• **EXERCISE GOAL**
Gather every line in the data below that contains the string "pose", copying each line in full.

• **PROVIDED ENTRIES**
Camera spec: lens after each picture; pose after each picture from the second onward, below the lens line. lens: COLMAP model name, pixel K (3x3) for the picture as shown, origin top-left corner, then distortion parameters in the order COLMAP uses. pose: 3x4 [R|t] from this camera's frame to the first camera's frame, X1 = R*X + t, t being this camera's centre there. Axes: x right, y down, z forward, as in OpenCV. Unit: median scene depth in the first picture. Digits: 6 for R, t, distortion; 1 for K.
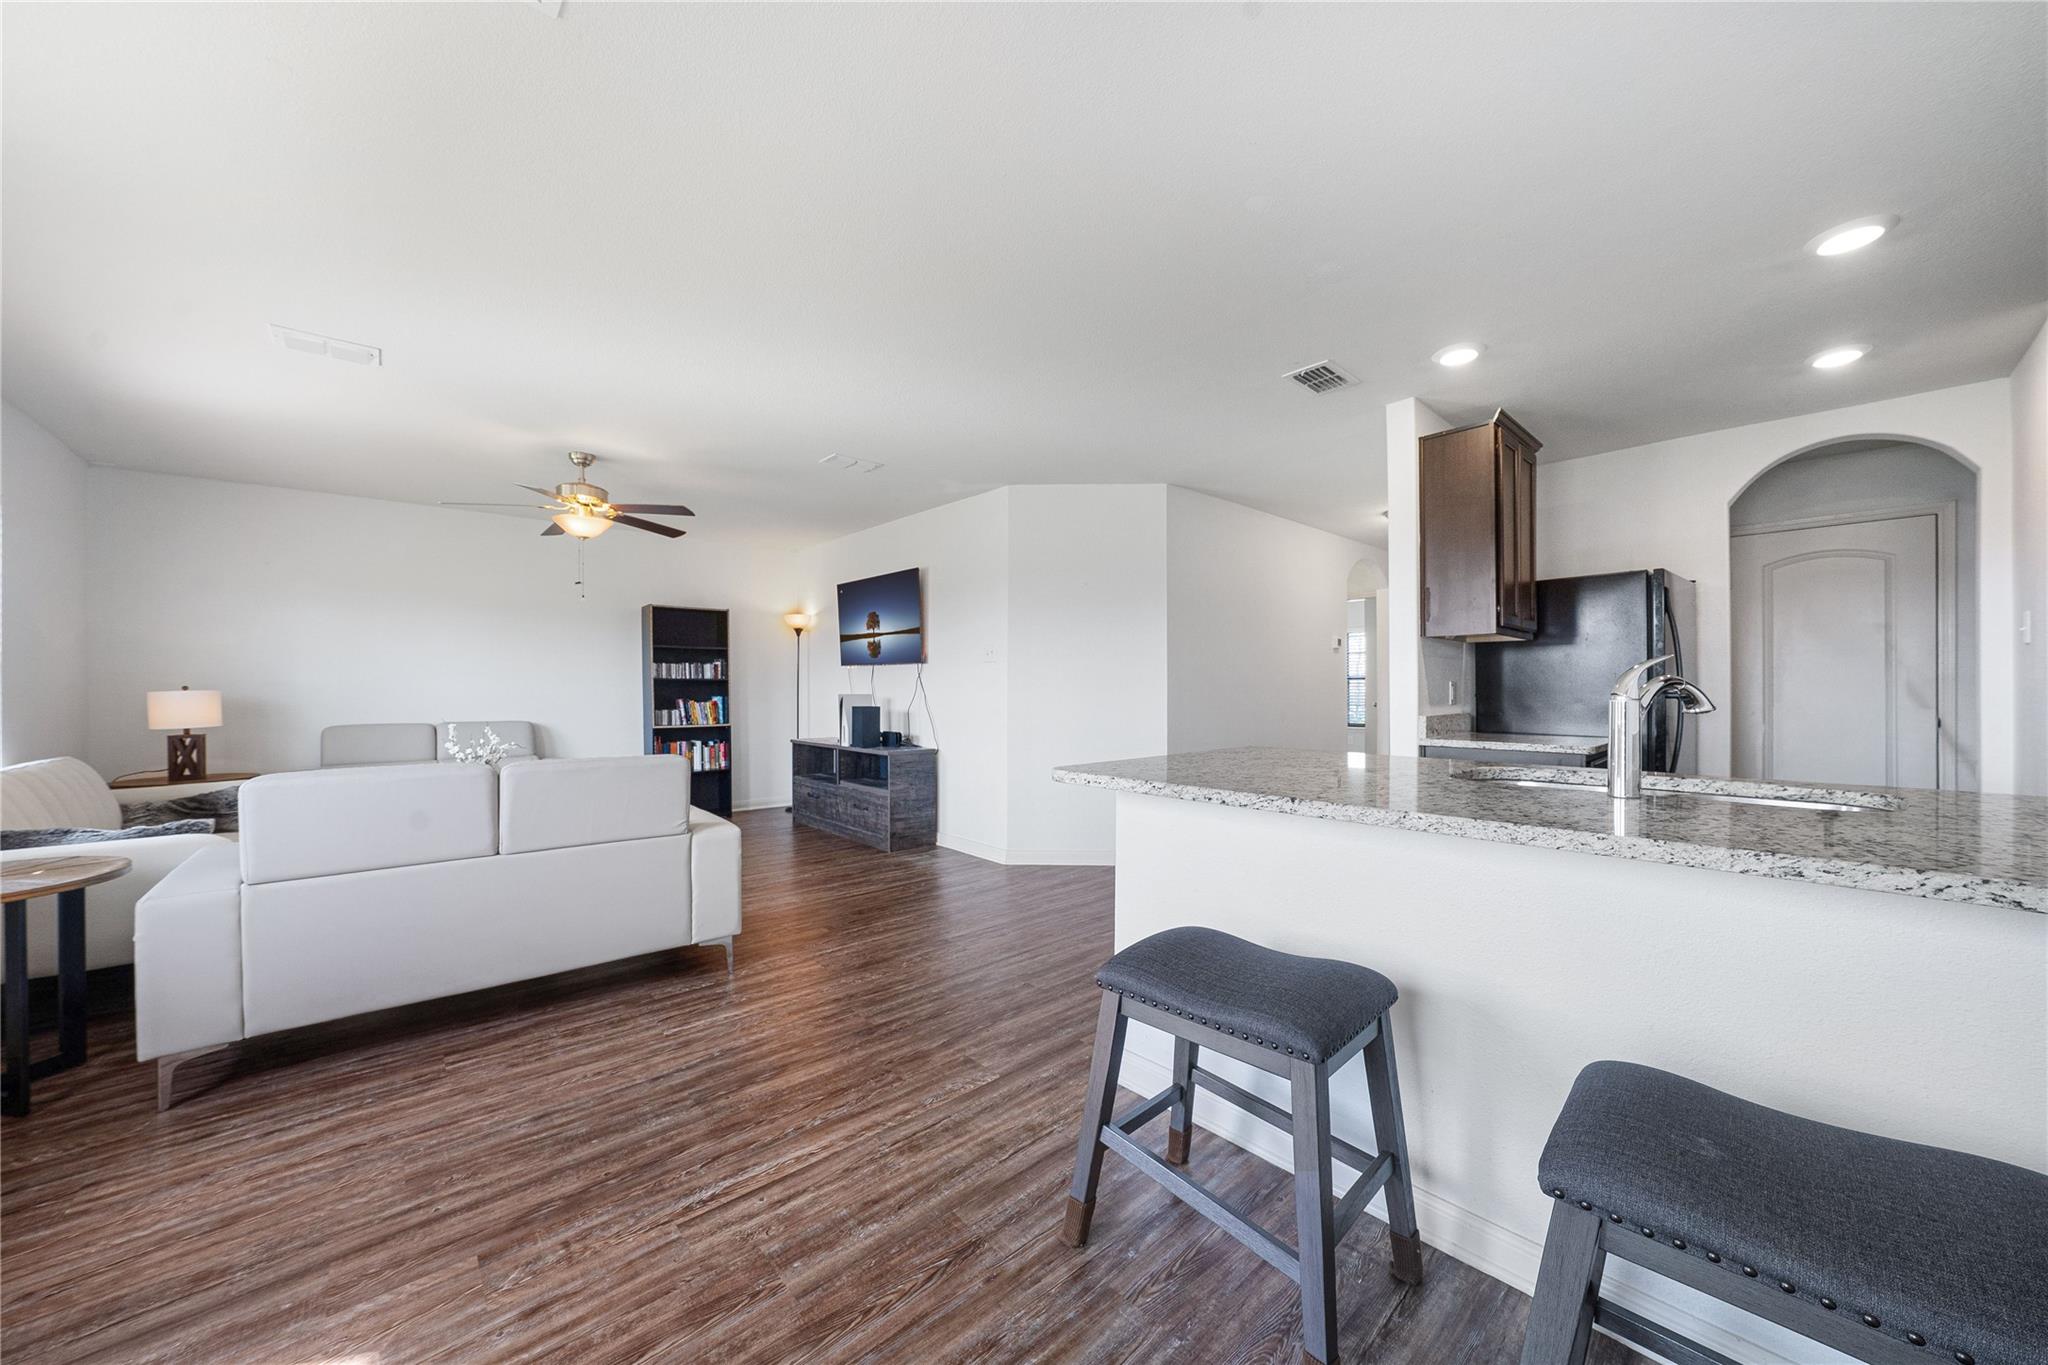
lens RADIAL K [[721.2, 0, 1027.1], [0, 721.2, 686.8], [0, 0, 1]] dist [-0.034015, 0.007671]
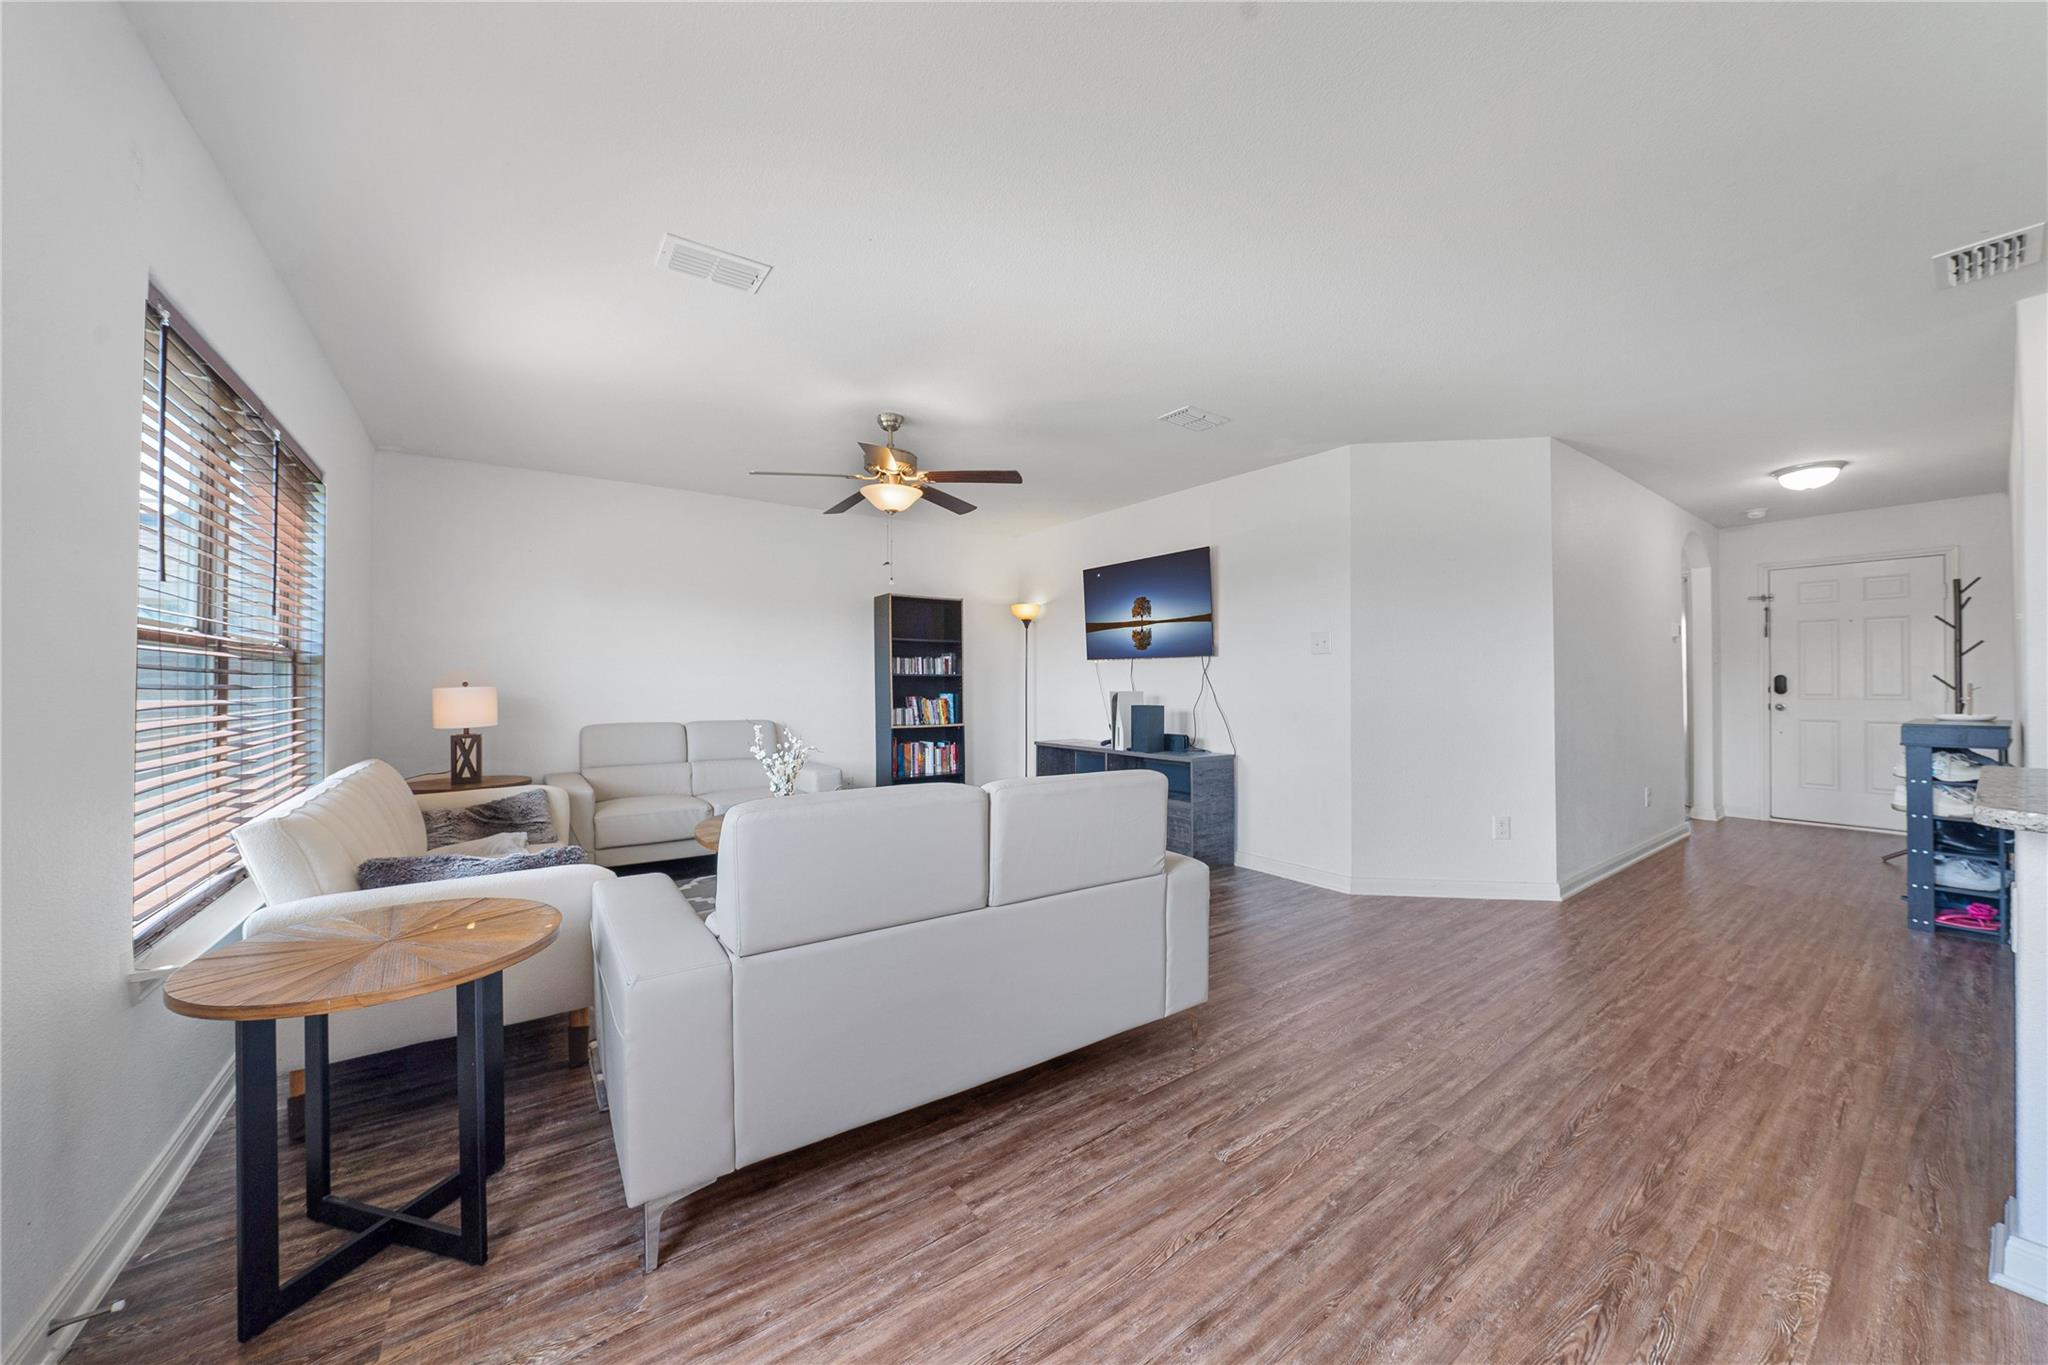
lens RADIAL K [[721.2, 0, 1027.1], [0, 721.2, 686.8], [0, 0, 1]] dist [-0.034015, 0.007671]
pose [[0.993632, -0.000247, -0.112673, -0.282133], [0.000640, 0.999994, 0.003449, 0.001849], [0.112672, -0.003499, 0.993626, 0.118120]]
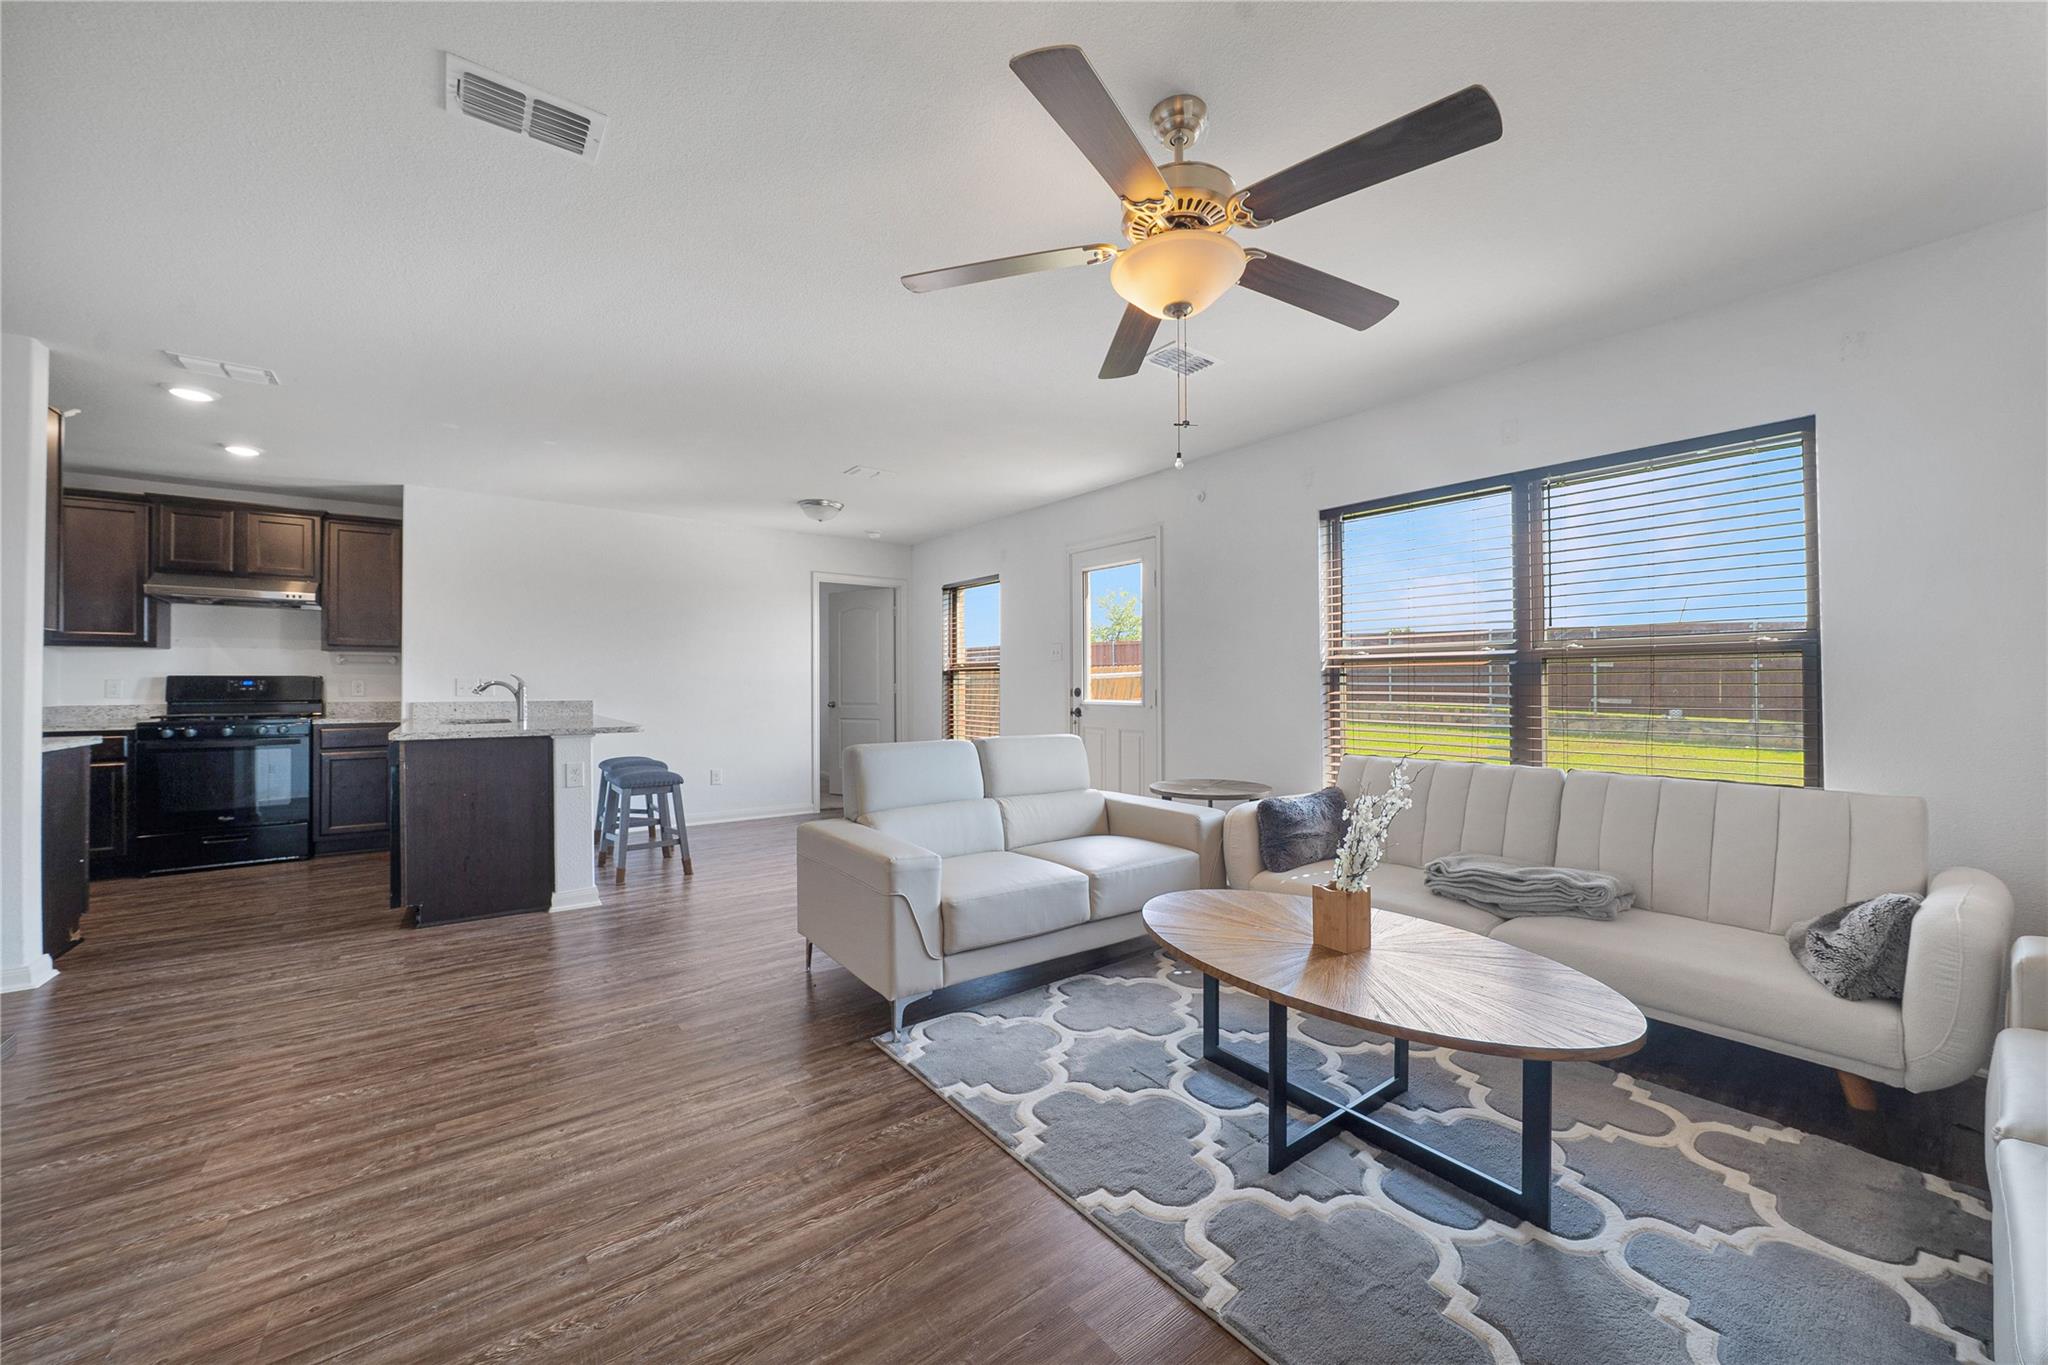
lens RADIAL K [[760.8, 0, 1019.3], [0, 760.8, 679.5], [0, 0, 1]] dist [-0.031272, 0.007636]
pose [[-0.995522, 0.002903, 0.094489, -0.449568], [0.002195, 0.999969, -0.007596, 0.001565], [-0.094509, -0.007355, -0.995497, 1.123147]]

• **TASK ANSWER**
Camera spec: lens after each picture; pose after each picture from the second onward, below the lens line. lens: COLMAP model name, pixel K (3x3) for the picture as shown, origin top-left corner, then distortion parameters in the order COLMAP uses. pose: 3x4 [R|t] from this camera's frame to the first camera's frame, X1 = R*X + t, t being this camera's centre there. Axes: x right, y down, z forward, as in OpenCV. Unit: median scene depth in the first picture. Digits: 6 for R, t, distortion; 1 for K.
pose [[0.993632, -0.000247, -0.112673, -0.282133], [0.000640, 0.999994, 0.003449, 0.001849], [0.112672, -0.003499, 0.993626, 0.118120]]
pose [[-0.995522, 0.002903, 0.094489, -0.449568], [0.002195, 0.999969, -0.007596, 0.001565], [-0.094509, -0.007355, -0.995497, 1.123147]]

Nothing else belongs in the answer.